**Stated problem**:
Rewrite the stretch of rows from the line containing "scientific name: Alces alces" through the line containing "genus: Coenagrion", switching every "common name" to "vernacular name" and leaving everything else unchanged.

[Dataset records]
************

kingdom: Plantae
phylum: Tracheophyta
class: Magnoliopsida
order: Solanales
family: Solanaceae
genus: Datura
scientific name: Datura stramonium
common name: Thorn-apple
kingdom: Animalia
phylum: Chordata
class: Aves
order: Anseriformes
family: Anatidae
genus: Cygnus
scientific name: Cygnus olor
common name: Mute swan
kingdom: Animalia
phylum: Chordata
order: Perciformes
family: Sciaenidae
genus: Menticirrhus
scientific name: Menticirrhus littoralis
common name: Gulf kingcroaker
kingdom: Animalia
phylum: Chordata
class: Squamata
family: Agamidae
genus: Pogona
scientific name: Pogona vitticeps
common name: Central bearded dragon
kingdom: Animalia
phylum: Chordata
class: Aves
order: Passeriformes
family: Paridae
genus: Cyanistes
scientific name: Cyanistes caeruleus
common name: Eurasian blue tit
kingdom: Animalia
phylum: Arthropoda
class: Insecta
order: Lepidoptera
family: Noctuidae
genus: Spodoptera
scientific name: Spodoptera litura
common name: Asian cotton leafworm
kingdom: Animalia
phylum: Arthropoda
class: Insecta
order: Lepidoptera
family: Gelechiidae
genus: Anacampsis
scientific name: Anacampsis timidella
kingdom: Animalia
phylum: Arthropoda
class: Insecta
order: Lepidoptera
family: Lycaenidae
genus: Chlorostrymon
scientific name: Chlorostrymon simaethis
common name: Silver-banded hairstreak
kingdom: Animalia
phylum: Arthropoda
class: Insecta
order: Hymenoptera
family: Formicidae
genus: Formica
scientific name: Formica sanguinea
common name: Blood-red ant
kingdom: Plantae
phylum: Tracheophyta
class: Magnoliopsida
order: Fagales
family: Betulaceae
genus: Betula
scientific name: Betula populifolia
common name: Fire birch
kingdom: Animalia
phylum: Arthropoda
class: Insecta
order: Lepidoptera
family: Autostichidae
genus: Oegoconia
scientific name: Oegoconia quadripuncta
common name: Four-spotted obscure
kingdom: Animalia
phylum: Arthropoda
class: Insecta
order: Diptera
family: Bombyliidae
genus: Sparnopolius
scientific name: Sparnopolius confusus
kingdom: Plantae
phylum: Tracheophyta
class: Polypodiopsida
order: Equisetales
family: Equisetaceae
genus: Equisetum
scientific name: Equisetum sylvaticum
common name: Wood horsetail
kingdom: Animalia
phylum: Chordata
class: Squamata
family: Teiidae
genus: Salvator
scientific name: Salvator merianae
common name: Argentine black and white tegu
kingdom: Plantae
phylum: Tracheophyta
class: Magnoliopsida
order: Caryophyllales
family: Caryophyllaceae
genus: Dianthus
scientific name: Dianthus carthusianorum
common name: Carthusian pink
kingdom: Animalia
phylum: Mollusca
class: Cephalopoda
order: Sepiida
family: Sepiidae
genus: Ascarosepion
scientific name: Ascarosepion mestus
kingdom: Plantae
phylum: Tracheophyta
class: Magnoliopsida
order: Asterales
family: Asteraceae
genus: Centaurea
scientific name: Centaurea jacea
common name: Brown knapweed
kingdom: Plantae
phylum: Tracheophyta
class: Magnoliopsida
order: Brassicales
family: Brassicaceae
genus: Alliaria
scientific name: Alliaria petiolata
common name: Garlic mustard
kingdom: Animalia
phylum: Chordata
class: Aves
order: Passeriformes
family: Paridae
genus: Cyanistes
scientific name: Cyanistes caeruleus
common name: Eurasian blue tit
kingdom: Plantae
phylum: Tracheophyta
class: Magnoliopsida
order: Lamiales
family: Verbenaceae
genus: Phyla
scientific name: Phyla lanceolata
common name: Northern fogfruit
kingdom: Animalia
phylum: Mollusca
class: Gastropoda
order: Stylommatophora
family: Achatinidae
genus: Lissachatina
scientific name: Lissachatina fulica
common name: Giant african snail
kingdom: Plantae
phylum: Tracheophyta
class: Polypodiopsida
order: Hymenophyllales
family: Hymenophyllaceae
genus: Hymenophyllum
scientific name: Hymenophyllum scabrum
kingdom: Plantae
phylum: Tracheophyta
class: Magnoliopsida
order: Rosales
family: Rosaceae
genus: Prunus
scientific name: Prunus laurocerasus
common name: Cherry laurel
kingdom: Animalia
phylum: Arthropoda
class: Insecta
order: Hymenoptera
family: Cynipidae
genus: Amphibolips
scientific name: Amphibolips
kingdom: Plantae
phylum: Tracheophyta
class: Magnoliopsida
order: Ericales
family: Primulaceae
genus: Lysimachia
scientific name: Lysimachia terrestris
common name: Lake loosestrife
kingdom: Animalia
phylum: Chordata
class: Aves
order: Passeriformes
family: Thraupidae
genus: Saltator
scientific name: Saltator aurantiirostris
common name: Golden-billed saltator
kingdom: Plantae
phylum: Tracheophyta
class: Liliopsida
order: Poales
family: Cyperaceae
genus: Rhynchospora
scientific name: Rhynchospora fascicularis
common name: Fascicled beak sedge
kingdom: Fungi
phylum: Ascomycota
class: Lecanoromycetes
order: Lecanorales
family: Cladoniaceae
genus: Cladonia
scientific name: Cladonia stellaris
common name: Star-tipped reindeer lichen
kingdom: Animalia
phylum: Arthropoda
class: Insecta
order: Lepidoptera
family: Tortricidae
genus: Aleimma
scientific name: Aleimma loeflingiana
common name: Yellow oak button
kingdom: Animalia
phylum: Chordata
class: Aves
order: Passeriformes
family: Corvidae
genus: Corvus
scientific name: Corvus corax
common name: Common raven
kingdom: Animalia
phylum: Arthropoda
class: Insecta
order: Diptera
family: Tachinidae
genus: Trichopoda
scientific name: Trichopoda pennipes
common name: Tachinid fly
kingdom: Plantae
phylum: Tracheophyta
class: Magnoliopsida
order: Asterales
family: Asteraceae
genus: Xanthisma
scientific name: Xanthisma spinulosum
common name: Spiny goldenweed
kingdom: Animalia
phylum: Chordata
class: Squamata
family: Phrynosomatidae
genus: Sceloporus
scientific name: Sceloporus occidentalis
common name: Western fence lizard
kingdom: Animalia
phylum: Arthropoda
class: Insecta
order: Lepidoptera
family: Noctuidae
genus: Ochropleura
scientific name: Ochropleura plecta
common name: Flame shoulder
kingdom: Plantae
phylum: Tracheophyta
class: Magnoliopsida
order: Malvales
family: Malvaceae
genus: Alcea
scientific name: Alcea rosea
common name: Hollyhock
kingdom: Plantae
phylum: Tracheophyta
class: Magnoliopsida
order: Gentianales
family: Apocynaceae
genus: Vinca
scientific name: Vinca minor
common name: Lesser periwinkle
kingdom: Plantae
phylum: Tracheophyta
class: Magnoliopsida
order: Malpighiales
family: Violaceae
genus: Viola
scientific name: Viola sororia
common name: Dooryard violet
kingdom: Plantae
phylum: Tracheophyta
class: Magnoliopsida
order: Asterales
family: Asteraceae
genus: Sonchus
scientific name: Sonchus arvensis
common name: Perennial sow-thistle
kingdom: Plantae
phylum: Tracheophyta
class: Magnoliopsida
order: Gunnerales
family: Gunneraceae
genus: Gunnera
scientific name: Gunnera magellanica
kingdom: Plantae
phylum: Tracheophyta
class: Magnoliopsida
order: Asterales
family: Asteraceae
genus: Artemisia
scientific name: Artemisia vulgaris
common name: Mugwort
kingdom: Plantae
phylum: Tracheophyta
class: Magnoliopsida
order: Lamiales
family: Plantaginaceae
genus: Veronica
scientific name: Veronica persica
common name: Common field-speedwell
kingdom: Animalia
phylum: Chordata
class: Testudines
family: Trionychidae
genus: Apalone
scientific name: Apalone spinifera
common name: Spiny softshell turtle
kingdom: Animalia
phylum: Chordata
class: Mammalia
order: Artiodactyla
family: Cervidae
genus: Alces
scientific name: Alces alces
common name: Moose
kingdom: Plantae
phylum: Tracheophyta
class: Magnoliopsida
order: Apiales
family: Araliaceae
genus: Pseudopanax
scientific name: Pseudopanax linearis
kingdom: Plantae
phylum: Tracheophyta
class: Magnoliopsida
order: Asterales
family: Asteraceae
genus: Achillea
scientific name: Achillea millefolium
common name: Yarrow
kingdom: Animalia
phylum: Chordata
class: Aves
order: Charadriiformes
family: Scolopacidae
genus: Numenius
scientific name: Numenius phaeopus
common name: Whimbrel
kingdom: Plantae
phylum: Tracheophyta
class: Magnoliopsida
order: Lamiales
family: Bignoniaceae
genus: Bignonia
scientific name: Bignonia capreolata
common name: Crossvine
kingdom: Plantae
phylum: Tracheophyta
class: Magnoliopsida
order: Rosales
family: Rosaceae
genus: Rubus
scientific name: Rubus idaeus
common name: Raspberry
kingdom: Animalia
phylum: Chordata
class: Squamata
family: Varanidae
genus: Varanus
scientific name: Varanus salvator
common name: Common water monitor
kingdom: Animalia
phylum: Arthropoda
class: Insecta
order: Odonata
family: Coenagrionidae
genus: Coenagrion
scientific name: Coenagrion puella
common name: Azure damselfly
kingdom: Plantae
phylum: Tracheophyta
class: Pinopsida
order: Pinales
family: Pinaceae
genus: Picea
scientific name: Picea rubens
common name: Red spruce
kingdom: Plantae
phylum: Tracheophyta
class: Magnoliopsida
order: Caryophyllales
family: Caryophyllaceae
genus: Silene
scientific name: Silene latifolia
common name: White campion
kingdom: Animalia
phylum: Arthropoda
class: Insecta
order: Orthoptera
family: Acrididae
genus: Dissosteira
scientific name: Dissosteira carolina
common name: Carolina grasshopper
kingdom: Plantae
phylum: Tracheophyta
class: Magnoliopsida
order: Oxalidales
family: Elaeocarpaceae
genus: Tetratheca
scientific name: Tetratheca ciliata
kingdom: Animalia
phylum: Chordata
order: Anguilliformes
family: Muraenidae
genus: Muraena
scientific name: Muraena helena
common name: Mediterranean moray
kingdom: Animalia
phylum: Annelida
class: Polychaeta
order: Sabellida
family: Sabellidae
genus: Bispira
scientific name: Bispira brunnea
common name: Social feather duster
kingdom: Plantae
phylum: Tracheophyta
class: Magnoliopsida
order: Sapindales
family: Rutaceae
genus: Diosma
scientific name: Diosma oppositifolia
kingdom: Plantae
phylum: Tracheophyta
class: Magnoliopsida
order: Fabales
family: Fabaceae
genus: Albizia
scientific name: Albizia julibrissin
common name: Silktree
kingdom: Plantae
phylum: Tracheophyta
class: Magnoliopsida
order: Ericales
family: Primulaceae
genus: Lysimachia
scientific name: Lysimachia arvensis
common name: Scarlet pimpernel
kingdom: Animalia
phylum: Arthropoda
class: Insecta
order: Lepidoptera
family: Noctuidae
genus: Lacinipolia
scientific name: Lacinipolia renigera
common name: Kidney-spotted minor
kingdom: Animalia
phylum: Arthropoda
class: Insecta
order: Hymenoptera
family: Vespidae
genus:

************

**Result**:
scientific name: Alces alces
vernacular name: Moose
kingdom: Plantae
phylum: Tracheophyta
class: Magnoliopsida
order: Apiales
family: Araliaceae
genus: Pseudopanax
scientific name: Pseudopanax linearis
kingdom: Plantae
phylum: Tracheophyta
class: Magnoliopsida
order: Asterales
family: Asteraceae
genus: Achillea
scientific name: Achillea millefolium
vernacular name: Yarrow
kingdom: Animalia
phylum: Chordata
class: Aves
order: Charadriiformes
family: Scolopacidae
genus: Numenius
scientific name: Numenius phaeopus
vernacular name: Whimbrel
kingdom: Plantae
phylum: Tracheophyta
class: Magnoliopsida
order: Lamiales
family: Bignoniaceae
genus: Bignonia
scientific name: Bignonia capreolata
vernacular name: Crossvine
kingdom: Plantae
phylum: Tracheophyta
class: Magnoliopsida
order: Rosales
family: Rosaceae
genus: Rubus
scientific name: Rubus idaeus
vernacular name: Raspberry
kingdom: Animalia
phylum: Chordata
class: Squamata
family: Varanidae
genus: Varanus
scientific name: Varanus salvator
vernacular name: Common water monitor
kingdom: Animalia
phylum: Arthropoda
class: Insecta
order: Odonata
family: Coenagrionidae
genus: Coenagrion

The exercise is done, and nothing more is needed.